Neurological Research
|June 14, 2005
Summary
This study presents a 3D computational method for segmenting intracranial tumors, offering efficient and flexible solutions for neurosurgical planning and radiotherapy. The technique achieves basic segmentation in under 3 minutes, aiding in complex cases.
Area of Science:
- Medical Imaging
- Computational Anatomy
- Neurosurgery
Background:
- Accurate segmentation of intracranial lesions is crucial for surgical planning and radiotherapy.
- Computational power limitations can hinder effective lesion segmentation.
- Advanced mathematical tools are needed for real-world segmentation applications.
Purpose of the Study:
- To present a novel 3D computational method for interactive intracranial tumor segmentation.
- To address computational efficiency challenges in medical image segmentation.

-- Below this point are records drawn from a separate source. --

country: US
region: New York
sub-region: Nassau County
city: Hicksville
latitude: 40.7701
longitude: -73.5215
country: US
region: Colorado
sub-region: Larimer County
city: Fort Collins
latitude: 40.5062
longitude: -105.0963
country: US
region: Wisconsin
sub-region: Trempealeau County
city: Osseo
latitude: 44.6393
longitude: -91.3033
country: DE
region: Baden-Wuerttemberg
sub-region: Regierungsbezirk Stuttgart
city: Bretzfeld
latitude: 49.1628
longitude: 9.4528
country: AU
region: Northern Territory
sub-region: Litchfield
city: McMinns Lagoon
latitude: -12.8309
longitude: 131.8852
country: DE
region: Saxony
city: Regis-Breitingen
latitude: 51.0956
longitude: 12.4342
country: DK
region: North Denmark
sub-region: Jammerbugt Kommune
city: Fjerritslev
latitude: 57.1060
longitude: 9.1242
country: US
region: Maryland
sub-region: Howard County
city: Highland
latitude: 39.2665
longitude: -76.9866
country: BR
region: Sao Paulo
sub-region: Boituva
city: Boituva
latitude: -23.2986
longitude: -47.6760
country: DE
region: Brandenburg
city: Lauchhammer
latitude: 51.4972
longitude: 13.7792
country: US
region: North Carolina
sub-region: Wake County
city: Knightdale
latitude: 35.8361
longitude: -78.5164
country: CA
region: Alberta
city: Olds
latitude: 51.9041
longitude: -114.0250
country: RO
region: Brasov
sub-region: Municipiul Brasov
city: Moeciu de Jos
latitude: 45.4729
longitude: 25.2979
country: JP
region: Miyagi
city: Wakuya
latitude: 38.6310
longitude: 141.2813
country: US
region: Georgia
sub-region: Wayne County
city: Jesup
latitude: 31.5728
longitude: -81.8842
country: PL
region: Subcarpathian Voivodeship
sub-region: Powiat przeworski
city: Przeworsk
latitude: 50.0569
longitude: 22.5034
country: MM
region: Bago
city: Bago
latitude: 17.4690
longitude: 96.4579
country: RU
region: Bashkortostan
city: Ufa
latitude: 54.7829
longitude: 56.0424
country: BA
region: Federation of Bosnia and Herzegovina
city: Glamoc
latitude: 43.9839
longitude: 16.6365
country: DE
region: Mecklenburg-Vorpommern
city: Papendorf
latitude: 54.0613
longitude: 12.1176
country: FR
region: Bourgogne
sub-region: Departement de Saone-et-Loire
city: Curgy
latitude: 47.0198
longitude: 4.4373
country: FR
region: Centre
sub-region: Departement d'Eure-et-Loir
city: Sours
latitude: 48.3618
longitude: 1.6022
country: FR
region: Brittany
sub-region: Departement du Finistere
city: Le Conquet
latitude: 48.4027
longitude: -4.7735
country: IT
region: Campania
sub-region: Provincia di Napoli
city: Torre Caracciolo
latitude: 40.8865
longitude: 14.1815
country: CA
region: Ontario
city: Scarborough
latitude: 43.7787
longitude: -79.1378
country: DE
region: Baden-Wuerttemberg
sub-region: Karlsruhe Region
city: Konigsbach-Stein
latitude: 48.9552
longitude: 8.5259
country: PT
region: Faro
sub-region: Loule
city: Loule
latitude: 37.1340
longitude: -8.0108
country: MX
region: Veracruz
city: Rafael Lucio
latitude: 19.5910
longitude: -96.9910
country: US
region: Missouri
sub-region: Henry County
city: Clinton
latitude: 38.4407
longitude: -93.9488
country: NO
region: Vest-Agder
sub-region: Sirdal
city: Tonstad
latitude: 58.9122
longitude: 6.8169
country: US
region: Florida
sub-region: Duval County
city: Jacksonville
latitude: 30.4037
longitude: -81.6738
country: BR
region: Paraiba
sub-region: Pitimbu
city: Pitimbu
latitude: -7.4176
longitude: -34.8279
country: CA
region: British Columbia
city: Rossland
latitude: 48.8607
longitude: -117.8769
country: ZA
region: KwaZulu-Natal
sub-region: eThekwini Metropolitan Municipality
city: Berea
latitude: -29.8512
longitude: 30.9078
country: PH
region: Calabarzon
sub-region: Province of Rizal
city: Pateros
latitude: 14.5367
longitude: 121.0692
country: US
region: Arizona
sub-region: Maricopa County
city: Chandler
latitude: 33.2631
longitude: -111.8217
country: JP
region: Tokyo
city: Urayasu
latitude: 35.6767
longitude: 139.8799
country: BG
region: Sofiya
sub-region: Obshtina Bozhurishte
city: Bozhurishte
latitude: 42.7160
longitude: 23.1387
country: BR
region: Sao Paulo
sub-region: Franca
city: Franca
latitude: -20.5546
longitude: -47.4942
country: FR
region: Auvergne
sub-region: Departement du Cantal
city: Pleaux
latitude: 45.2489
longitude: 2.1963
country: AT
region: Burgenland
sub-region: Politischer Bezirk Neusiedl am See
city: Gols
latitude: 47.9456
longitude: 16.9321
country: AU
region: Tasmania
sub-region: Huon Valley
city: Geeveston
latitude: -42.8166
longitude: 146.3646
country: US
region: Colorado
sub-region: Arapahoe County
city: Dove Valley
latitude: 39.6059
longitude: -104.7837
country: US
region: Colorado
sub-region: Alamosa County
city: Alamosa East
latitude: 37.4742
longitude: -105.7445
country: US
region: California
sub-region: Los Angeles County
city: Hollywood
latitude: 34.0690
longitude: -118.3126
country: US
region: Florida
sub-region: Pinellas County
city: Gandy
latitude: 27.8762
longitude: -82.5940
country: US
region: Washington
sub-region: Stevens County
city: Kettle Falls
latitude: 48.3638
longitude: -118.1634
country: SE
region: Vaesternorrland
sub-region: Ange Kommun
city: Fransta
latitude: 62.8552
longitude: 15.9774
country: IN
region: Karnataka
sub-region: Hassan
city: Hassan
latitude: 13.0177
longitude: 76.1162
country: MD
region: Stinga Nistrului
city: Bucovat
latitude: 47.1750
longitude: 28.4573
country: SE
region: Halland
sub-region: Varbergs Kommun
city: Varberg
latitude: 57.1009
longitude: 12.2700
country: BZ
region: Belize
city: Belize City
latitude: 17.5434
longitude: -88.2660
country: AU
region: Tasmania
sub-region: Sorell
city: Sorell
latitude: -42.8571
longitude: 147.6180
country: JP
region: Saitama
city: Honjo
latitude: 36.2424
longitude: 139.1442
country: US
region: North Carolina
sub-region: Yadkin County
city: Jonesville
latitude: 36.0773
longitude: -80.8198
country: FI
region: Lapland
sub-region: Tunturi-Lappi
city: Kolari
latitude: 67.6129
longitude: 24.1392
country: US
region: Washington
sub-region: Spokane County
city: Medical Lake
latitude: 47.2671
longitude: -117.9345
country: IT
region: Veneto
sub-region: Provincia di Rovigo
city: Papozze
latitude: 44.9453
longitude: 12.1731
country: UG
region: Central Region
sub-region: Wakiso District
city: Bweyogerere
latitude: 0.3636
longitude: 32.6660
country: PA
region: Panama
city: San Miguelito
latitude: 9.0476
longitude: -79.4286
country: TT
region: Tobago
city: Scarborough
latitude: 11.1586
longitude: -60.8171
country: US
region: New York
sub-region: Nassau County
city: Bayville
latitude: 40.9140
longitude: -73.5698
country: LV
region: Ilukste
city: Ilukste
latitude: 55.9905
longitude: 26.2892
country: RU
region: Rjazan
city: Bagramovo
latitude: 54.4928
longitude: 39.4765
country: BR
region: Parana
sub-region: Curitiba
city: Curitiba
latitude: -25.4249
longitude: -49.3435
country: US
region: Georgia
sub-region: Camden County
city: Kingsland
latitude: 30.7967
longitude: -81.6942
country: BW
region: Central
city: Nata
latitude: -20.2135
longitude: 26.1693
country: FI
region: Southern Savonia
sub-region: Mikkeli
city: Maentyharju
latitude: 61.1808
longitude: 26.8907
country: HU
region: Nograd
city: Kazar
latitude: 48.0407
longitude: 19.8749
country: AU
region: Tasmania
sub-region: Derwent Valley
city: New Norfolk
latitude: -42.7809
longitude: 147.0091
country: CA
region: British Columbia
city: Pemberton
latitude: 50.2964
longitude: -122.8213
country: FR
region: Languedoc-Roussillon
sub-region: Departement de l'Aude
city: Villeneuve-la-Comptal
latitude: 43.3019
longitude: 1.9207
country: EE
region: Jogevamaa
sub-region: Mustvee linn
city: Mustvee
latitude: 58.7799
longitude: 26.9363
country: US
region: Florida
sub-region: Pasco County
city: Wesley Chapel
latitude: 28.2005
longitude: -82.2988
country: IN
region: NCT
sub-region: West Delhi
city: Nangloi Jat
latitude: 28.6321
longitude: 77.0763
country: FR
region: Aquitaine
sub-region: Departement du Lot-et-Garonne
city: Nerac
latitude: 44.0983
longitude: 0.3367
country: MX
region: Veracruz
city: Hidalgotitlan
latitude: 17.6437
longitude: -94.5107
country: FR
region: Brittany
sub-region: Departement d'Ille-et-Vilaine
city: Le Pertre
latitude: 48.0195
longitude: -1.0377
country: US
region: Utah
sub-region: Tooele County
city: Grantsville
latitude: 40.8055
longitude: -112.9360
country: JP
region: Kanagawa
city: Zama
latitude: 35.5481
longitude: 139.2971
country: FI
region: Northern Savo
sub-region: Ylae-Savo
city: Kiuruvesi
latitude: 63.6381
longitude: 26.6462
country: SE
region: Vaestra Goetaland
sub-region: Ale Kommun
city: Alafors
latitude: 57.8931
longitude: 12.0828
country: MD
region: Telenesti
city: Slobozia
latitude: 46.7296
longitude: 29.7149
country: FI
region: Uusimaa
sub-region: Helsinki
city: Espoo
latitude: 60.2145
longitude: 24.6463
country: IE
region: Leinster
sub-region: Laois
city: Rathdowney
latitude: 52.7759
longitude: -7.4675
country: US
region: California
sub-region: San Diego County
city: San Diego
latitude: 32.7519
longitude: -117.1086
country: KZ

- To provide a tool suitable for clinical applications in neurosurgery.
Main Methods:
- A front propagation method is employed for interactive segmentation of intracranial tumors.
- User interaction is facilitated through seed point selection within the lesion.
- Adaptive grids and image-based resolution control ensure computational efficiency.
Main Results:
- The method successfully segmented all intracranial tumors in 12 patients within 3 minutes.
- Segmentation time increased 2-4 fold for irregular tumors with discrepancies compared to manual segmentation.
- Model-based segmentation results were compared against manual segmentations.
Conclusions:
- The implicit formulation offers significant methodical and topological flexibility in 3D.
- The segmentation method is well-suited for objects with non-sharp boundaries, such as intracranial tumors.
- This approach supports advanced applications in neuro-oncology and image-guided surgery.